Имперские войска вошли в Ломжино лишь к часу дня, но для моей боевой группы это уже не имело большого значения. Чуть позднее стало понятно, что город пал в момент захвата штаба, пал окончательно и бесповоротно. Имперское командование добилось своей цели. Разгром штаба фронта Альянса вверг «джонов» в состояние грогги и они потеряли боеспособность. Не навсегда, конечно, потеряли, не стоит обманываться. Очень скоро, возможно даже завтра, Альянс придет в себя и нанесет ответный удар. Однако, этот раунд остался за нами. До появления на улицах первых танков Веберина никаких попыток завязать с нами бой «джоны» не предпринимали, а вошедшие в город около полудня имперские войска не встретили сопротивления — оказалось, что враг покинул город. Меня этот факт устраивал полностью: с сотней бойцов и четырьмя танками я надеялся лишь удержать уже захваченный особняк и автомобильный мост до прихода основных сил, не более того. И то, если «джоны» не будут контратаковать слишком рьяно. Но все сложилось наилучшим образом. До полудня Катя и Потапов даже успели немного подремать в креслах прямо внутри машины, пока вокруг после боя стояла тишина, а я нес караул, следя за датчиками и обстановкой. Чувствовал я себя после бессонной ночки весьма хреново, и голова едва соображала, но вколотый перед штурмом особняка стимулятор не давал уснуть, поэтому я решил дать немного отдохнуть экипажу. Не исключено, что действие имперской фармакологии закончится уже через три-четыре часа, и тогда я просто вырублюсь, пусть к этому времени Катя с Васей хоть сколько-то отоспятся.
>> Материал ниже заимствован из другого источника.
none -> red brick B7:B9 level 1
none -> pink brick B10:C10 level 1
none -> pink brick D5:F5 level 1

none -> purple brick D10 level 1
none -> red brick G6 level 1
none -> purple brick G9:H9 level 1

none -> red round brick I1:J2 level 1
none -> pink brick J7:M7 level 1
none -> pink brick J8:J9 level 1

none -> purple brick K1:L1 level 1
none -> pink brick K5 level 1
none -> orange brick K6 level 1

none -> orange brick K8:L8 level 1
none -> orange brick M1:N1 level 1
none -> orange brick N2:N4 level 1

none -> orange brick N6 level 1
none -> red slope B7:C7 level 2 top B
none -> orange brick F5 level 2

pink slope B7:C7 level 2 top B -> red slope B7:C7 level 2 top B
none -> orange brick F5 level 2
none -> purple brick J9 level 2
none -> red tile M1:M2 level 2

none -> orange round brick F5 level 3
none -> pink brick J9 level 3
Но стимулятор оказался довольно сильным, и вышло так, что я лично встретил легата, когда он появился на площади перед особняком.
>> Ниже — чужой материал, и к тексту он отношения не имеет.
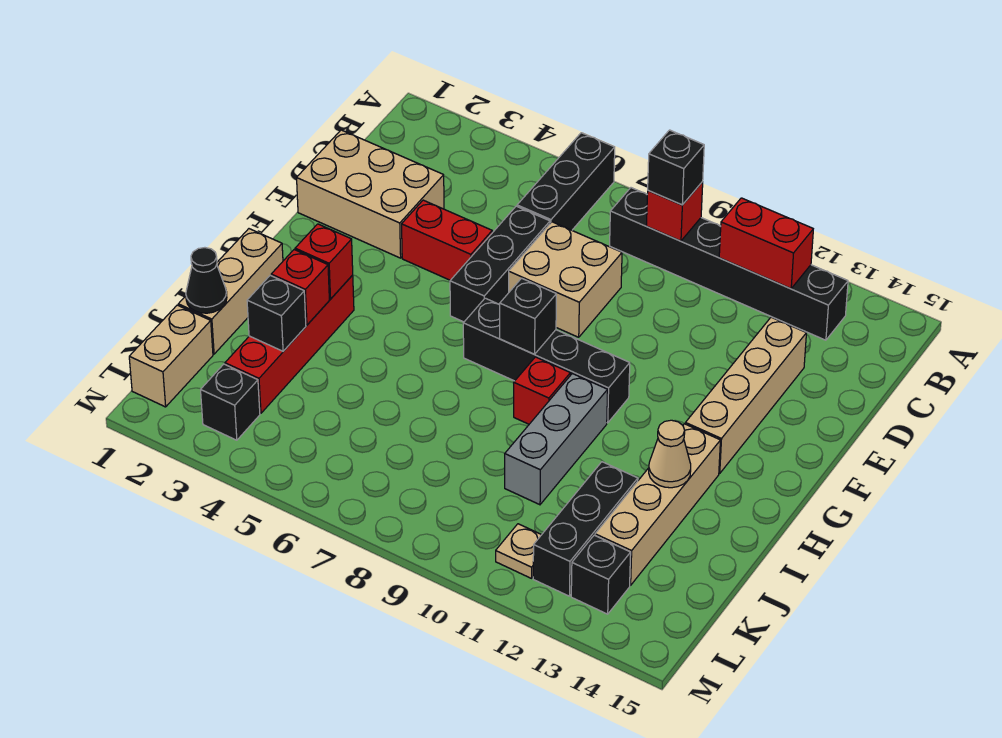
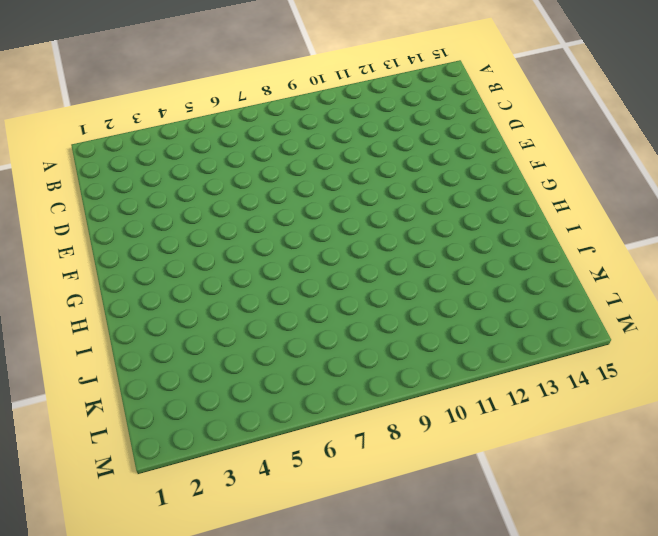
none -> black brick A6:C6 level 1
none -> black brick B8:B13 level 1
none -> tan brick D1:E3 level 1

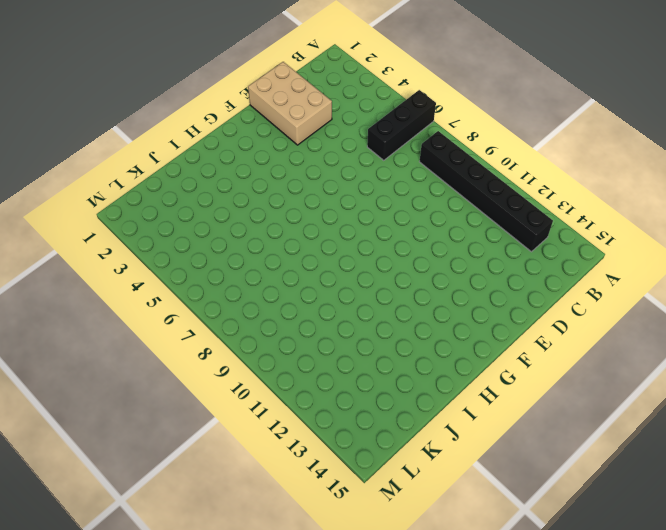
none -> black brick D6:F6 level 1
none -> tan brick D7:E8 level 1
none -> tan brick D13:G13 level 1

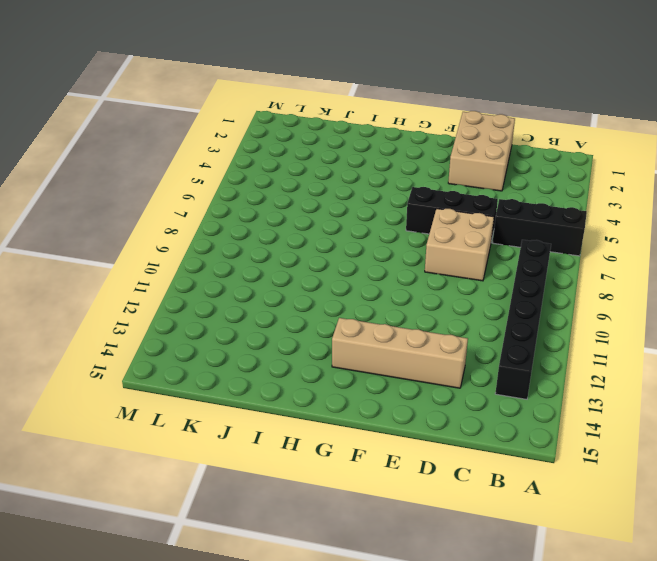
none -> red brick E4:E5 level 1
none -> black brick G7:G10 level 1
none -> tan brick H1:J1 level 1

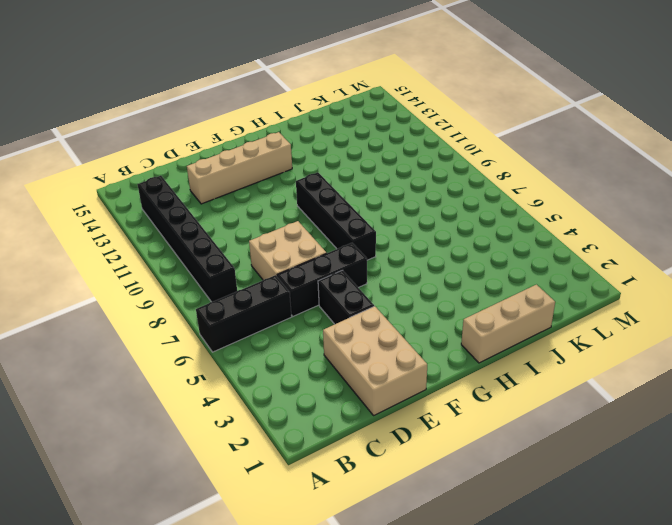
black brick E4:E5 level 1 -> red brick E4:E5 level 1
none -> red brick H3:K3 level 1
none -> red brick H9 level 1
none -> grey brick H10:J10 level 1

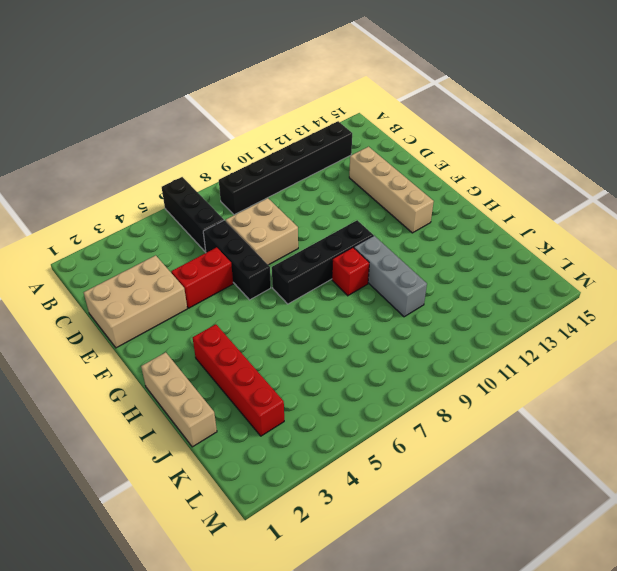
none -> tan brick H13:K13 level 1
none -> black brick J12:L12 level 1
none -> tan brick K1:L1 level 1

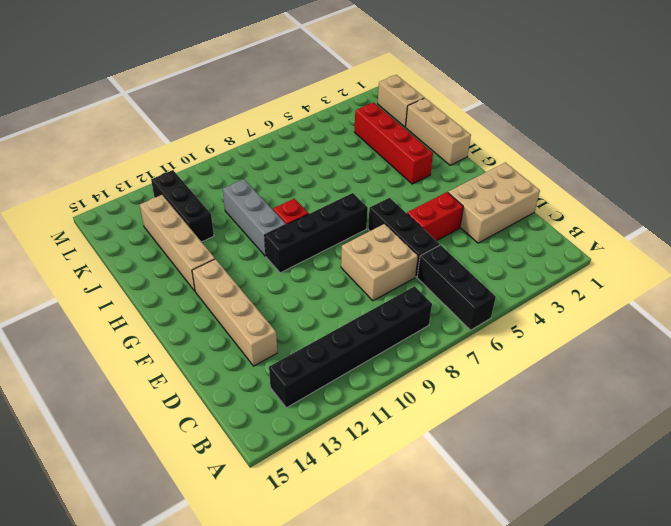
none -> black brick L3 level 1
none -> tan plate L11 level 1
none -> black brick L13 level 1

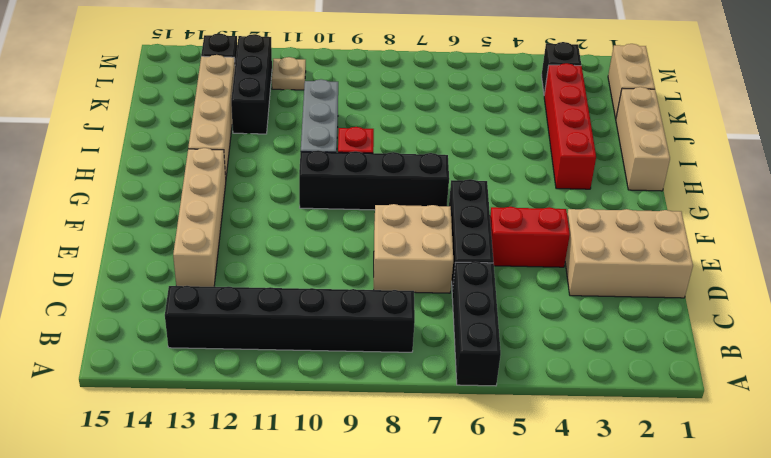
none -> red brick B9 level 2
none -> red brick B11:B12 level 2
none -> black brick G8 level 2

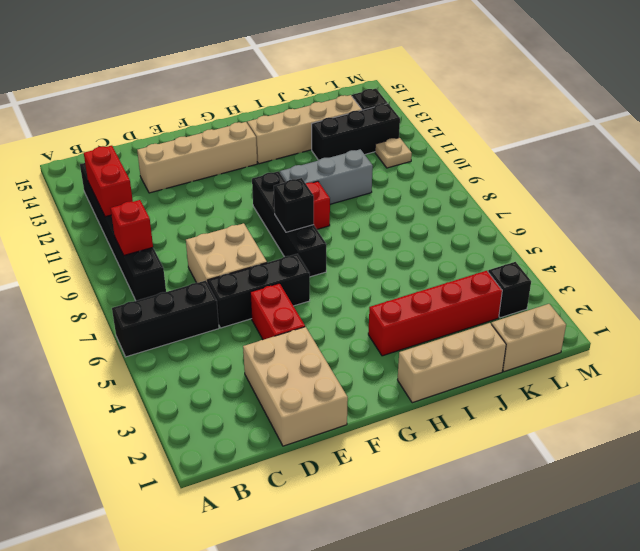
none -> red brick H3 level 2
none -> red brick I3 level 2
none -> tan cone I13 level 2

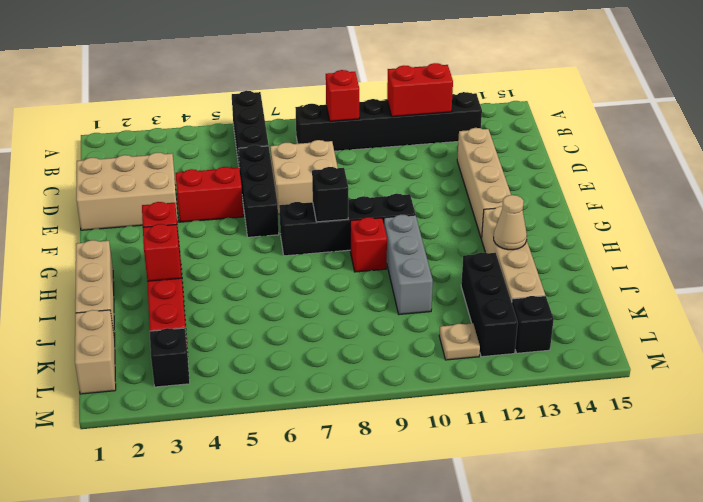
none -> black cone J1 level 2
none -> black brick J3 level 2
none -> black brick B9 level 3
Подъехавшие к штабу танки отдельного танкового батальона выглядели потрепанными, при первом же взгляде на них становилось понятно, что они попали в Ломжино из боя, а не с парада. Грязные, закопченные, с содранной краской и сколами на броне, боевые машины въехали на площадь по улице со стороны набережной Враева. Похоже, «джоны» и в самом деле всячески пытались задержать боевую группу Веберина, в разговоре со мной легат ничуть не лукавил. Три обычных танка и один киннеровский «барс» из нашей учебной роты, все с десантом на броне, затормозили рядом с особняком. Имперские солдаты, дождавшись остановки машин, начали спрыгивать на асфальт, навстречу к ним поспешили стоявшие в охранении штаба десантники, и вскоре воссоединение группы корд состоялось окончательно. В прибывшем «барсе» открылся башенный люк, и я увидел в лобовой проекции, как из него вылез долговязый худой легат, осторожно спустившийся с брони и направившийся к штабу.
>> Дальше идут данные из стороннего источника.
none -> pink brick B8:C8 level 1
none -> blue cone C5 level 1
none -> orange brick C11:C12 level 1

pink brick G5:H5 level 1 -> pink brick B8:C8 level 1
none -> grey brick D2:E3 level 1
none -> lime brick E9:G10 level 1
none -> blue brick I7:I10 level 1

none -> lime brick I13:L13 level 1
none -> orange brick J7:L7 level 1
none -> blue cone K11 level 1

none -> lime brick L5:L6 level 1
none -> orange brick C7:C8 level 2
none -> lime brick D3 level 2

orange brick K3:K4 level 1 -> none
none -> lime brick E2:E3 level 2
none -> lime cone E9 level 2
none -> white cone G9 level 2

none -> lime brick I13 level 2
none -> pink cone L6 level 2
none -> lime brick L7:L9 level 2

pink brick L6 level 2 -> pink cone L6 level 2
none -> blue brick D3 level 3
— Начальство приехало, мне пора его встречать, — сказал я, осторожно потрепав спящую Катю по плечу. — Просыпайся дорогая. И Васю разбуди. Пойду, доложусь командованию как положено. — Я напоследок кинул взгляд на сенсоры «барса», убедившись, что никаких признаков противника вокруг не наблюдается, а затем открыл люк и полез наружу.
— Ну, здравствуй герой! — крепко пожал мне руку Веберин, не дожидаясь, пока я представлюсь по форме. — Еще раз благодарю за отличную работу! Штаб фронта взять, это тебе не кур воровать! Слушай, центурион, а может быть, я тебя знаю? Ты из какой общины родом? И на каком фронте раньше воевал, не подскажешь?
— Раньше под Котлярово дрался, — уклончиво ответил я. — А на фронте недавно, наверное, еще и месяца не прошло.
— Вот как? — удивился легат. — Интересно… А какое училище заканчивал?
— Никакое, — честно признался я. — Самоучка.
— И тебе доверили киннеровскую технику? — изогнул бровь Веберин.
— Господин легат, — искренне улыбнулся я. — Пожалуйста, не сочтите это за грубость, я вас очень уважаю. Но если вы хотите узнать обо мне побольше, то лучше всего поинтересуйтесь моей биографией у спецотдела. Так вышло, что в прошлом у меня есть разные загогулины судьбы, про которые мне рассказывать строго настрого запрещено, честное слово.
— Понятно, — поскучнел лицом Веберин. — Ладно, Ваня, пойдем, посмотрим захваченный тобой штаб и пленных, таинственный ты наш танкист. Покажешь товар лицом.
— Непосредственно сам штаб брали бойцы опциона Левичева, в частности декурион Васильев и его десантники, — чуть качнул я головой. — Они штурмовали здание…
— Мой добрый совет, Ваня, не надо чересчур скромничать, это вредно для карьеры, — перебил меня легат. — И для нашего дела тоже. Империя должна знать своих героев. Всех причастных к взятию Ломжино наградят, будь спокоен. И Васильева, и Левичева, и меня, и тебя, и даже твою пулеметчицу Матвееву, которая генерала в плен взяла. Но командовал людьми ты, ты и хвастайся. Ты сегодня жених. И вот еще что, — чуть понизил голос легат, входя в двери особняка. — Что за история с мостом? Который «джоны» сначала взорвали, а потом он оказался целехонек. Может, объяснишь старику, как оно так получилось?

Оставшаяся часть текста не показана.